As legend has it, the Wendigo inhabited the north east all the way up to Canada, and was able to command any living creature in its domain (or at least have a strong influence over it). In King's stories, the creature eventually encountered the Micmac burial ground in Maine, which would eventually become part of the town of Ludlow.

In Pet Sematary, it's explained that the Wendigo cursed the Micmac burial ground that the Creeds eventually live on, making sure that any corpse laid to rest in the soil there would reanimate within a day as a murderous, evil shell of their former self. (And sometimes, they'd become cannibals.) Unsurprisingly, the Micmac tribe abandoned Ludlow.

The burial ground full of necromantic power is able to revive animals such as bulls, cats (RIP Church!), and dogs. Jud mentions that his childhood dog Biffer (who was "a hell of a sniffer") was buried there, but came back far meaner and more aggressive than he was before, leading to his father putting him down (again). In King's novel, a soldier named Timmy Baterman is buried in the Micmac cemetery by his grieving father, and comes back possessed by the Wendigo. Jud and other townspeople beg Timmy's father to kill his reanimated son, which he eventually does before taking his own life.

In the 2019 remake, the Wendigo isn't featured as prominently as in the book. It's mentioned briefly by Jud during a chat with Louis as they page through a book about Native American legends around their part of Maine, and can be heard roaring in the woods as they take Church's body to the burial ground. It roars again when Louis carries his daughter's dead body there, too, and he stares through the woods and seems to glimpse a shadow of the creature. It never fully appears onscreen in the flesh, though.

PET SEMATARY, John Lithgow, 2019.  Paramount / courtesy Everett Collection

The Wendigo in Other Pieces of Pop Culture

The Wendigo is a well-known legend, and thus has inspired fear in writers and artists all over the world. For instance, the demon appears in Marvel comics written by Steve Englehart (drawn by artist Herb Trimpe), and is seen as the twisted result of a curse that attaches itself to cannibals. It even goes head-to-head with the Hulk in The Incredible Hulk #162, as well as Wolverine.
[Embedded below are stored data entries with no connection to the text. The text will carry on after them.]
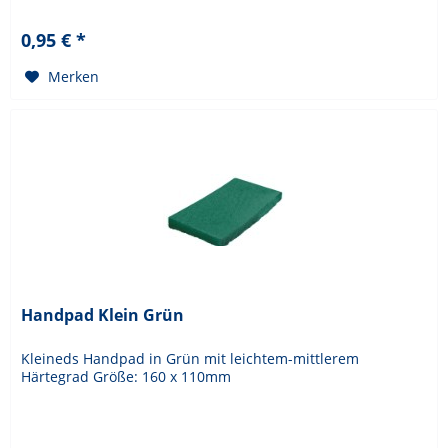
0,95 € *
Merken
Handpad Klein Grün
Kleineds Handpad in Grün mit leichtem-mittlerem
Härtegrad Größe: 160 x 110mm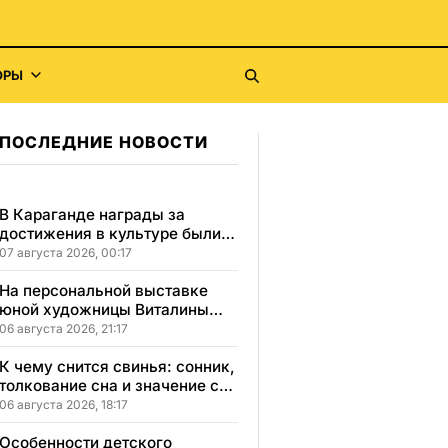
ОРЫ
ПОСЛЕДНИЕ НОВОСТИ
В Караганде награды за
достижения в культуре были
вручены 5 лауреатам
07 августа 2026, 00:17
На персональной выставке
юной художницы Виталины
представлено 156 работ
06 августа 2026, 21:17
К чему снится свинья: сонник,
толкование сна и значение сна
для вашей жизни
06 августа 2026, 18:17
Особенности детского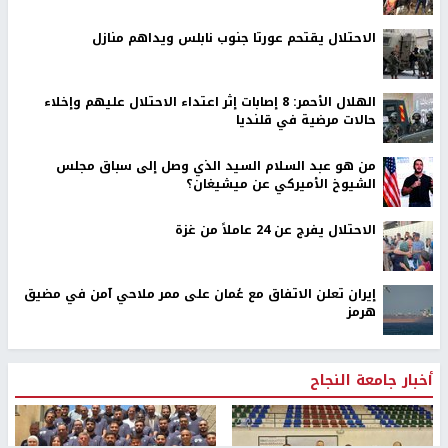
الاحتلال يقتحم عورتا جنوب نابلس ويداهم منازل
الهلال الأحمر: 8 إصابات إثر اعتداء الاحتلال عليهم وإخلاء
حالات مرضية في قلنديا
من هو عبد السلام السيد الذي وصل إلى سباق مجلس
الشيوخ الأميركي عن ميشيغان؟
الاحتلال يفرج عن 24 عاملاً من غزة
إيران تعلن الاتفاق مع عُمان على ممر ملاحي آمن في مضيق
هرمز
أخبار جامعة النجاح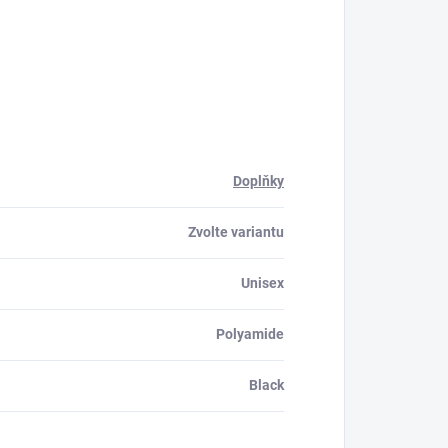
Doplňky
Zvolte variantu
Unisex
Polyamide
Black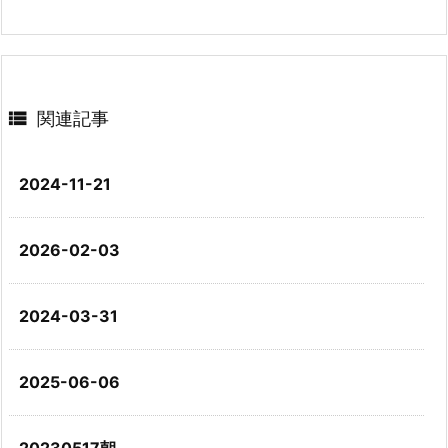

関連記事
2024-11-21
2026-02-03
2024-03-31
2025-06-06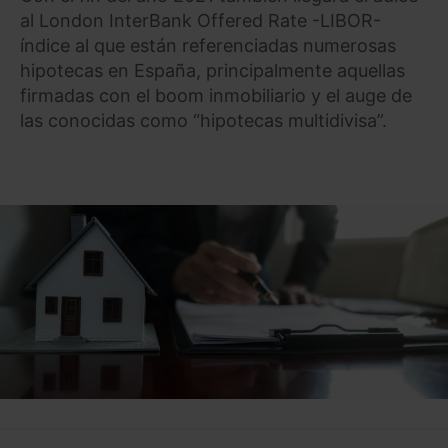
al London InterBank Offered Rate -LIBOR-
índice al que están referenciadas numerosas
hipotecas en España, principalmente aquellas
firmadas con el boom inmobiliario y el auge de
las conocidas como “hipotecas multidivisa”.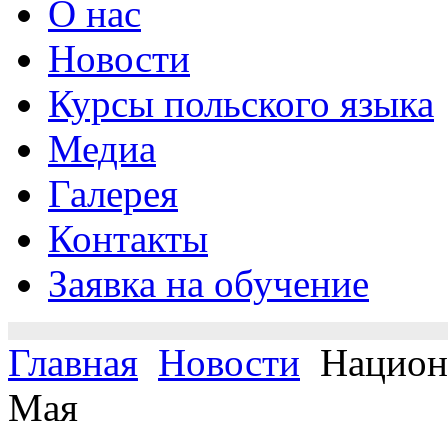
О нас
Новости
Курсы польского языка
Медиа
Галерея
Контакты
Заявка на обучение
Главная
Новости
Национа
Мая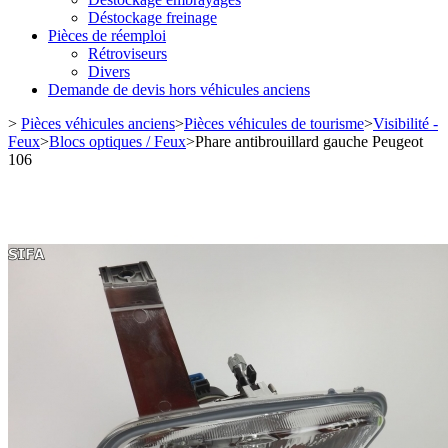
Déstockage freinage
Pièces de réemploi
Rétroviseurs
Divers
Demande de devis hors véhicules anciens
>
Pièces véhicules anciens
>
Pièces véhicules de tourisme
>
Visibilité -
Feux
>
Blocs optiques / Feux
>
Phare antibrouillard gauche Peugeot
106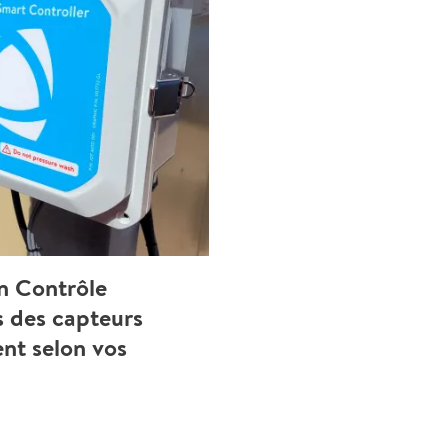
on Contrôle
s des capteurs
ent selon vos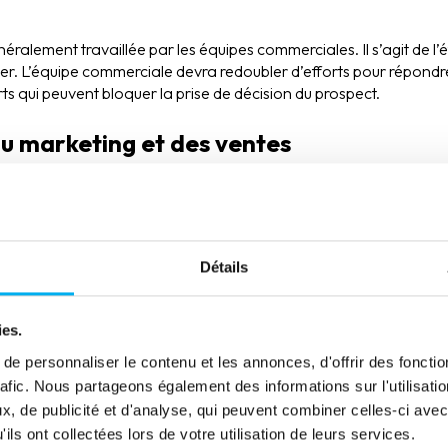
éralement travaillée par les équipes commerciales. Il s’agit de l’
eter. L’équipe commerciale devra redoubler d’efforts pour répondr
ts qui peuvent bloquer la prise de décision du prospect.
u marketing et des ventes
st facile lorsqu’on travaille sur des petits volumes de contacts
ient important, effectuer un suivi précis devient rapidement fastid
 à supprimer les actions répétitives pour les automatiser et les c
Détails
ité de vos campagnes, itérer, adapter et alerter plus efficacemen
ies.
omation : pour une gestion effi
e personnaliser le contenu et les annonces, d'offrir des fonctio
rafic. Nous partageons également des informations sur l'utilisati
arketing
, de publicité et d'analyse, qui peuvent combiner celles-ci avec
ils ont collectées lors de votre utilisation de leurs services.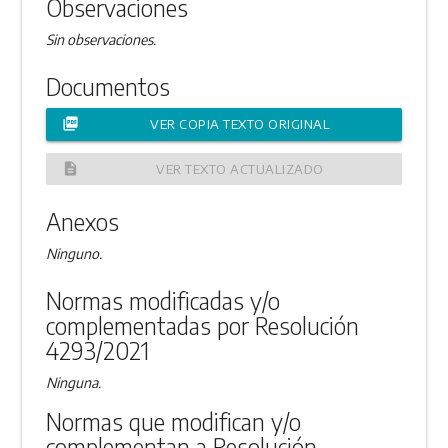
Observaciones
Sin observaciones.
Documentos
picture_as_pdf
VER COPIA TEXTO ORIGINAL
description
VER TEXTO ACTUALIZADO
Anexos
Ninguno.
Normas modificadas y/o
complementadas por Resolución
4293/2021
Ninguna.
Normas que modifican y/o
complementan a Resolución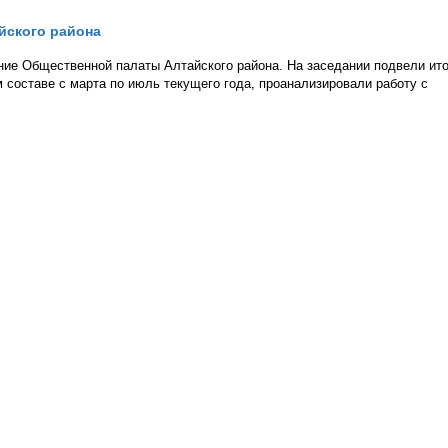
йского района
ние Общественной палаты Алтайского района. На заседании подвели ито
составе с марта по июль текущего года, проанализировали работу с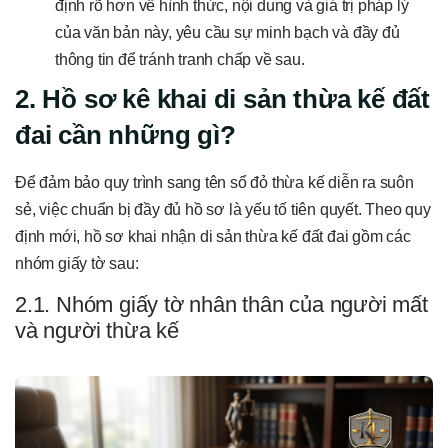
định rõ hơn về hình thức, nội dung và giá trị pháp lý
của văn bản này, yêu cầu sự minh bạch và đầy đủ
thông tin để tránh tranh chấp về sau.
2. Hồ sơ kê khai di sản thừa kế đất
đai cần những gì?
Để đảm bảo quy trình sang tên sổ đỏ thừa kế diễn ra suôn
sẻ, việc chuẩn bị đầy đủ hồ sơ là yếu tố tiên quyết. Theo quy
định mới, hồ sơ khai nhận di sản thừa kế đất đai gồm các
nhóm giấy tờ sau:
2.1. Nhóm giấy tờ nhân thân của người mất
và người thừa kế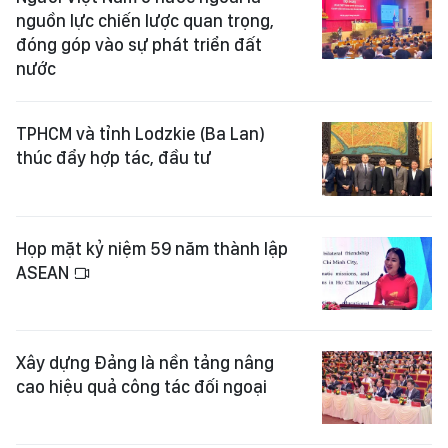
nguồn lực chiến lược quan trọng,
đóng góp vào sự phát triển đất
nước
TPHCM và tỉnh Lodzkie (Ba Lan)
thúc đẩy hợp tác, đầu tư
Họp mặt kỷ niệm 59 năm thành lập
ASEAN
Xây dựng Đảng là nền tảng nâng
cao hiệu quả công tác đối ngoại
On screen, creatures based on the Wendigo legend have appeared in films like Dark Was the Night and Ravenous. TV series that have a supernatural bent have also made use of its infamy, like Grimm, Charmed, and Supernatural. Notably the character of Will Graham sees it in a number of dreams in the TV adaptation of Hannibal, where the Wendigo symbolizes the cannibalistic habits of the show's titular character.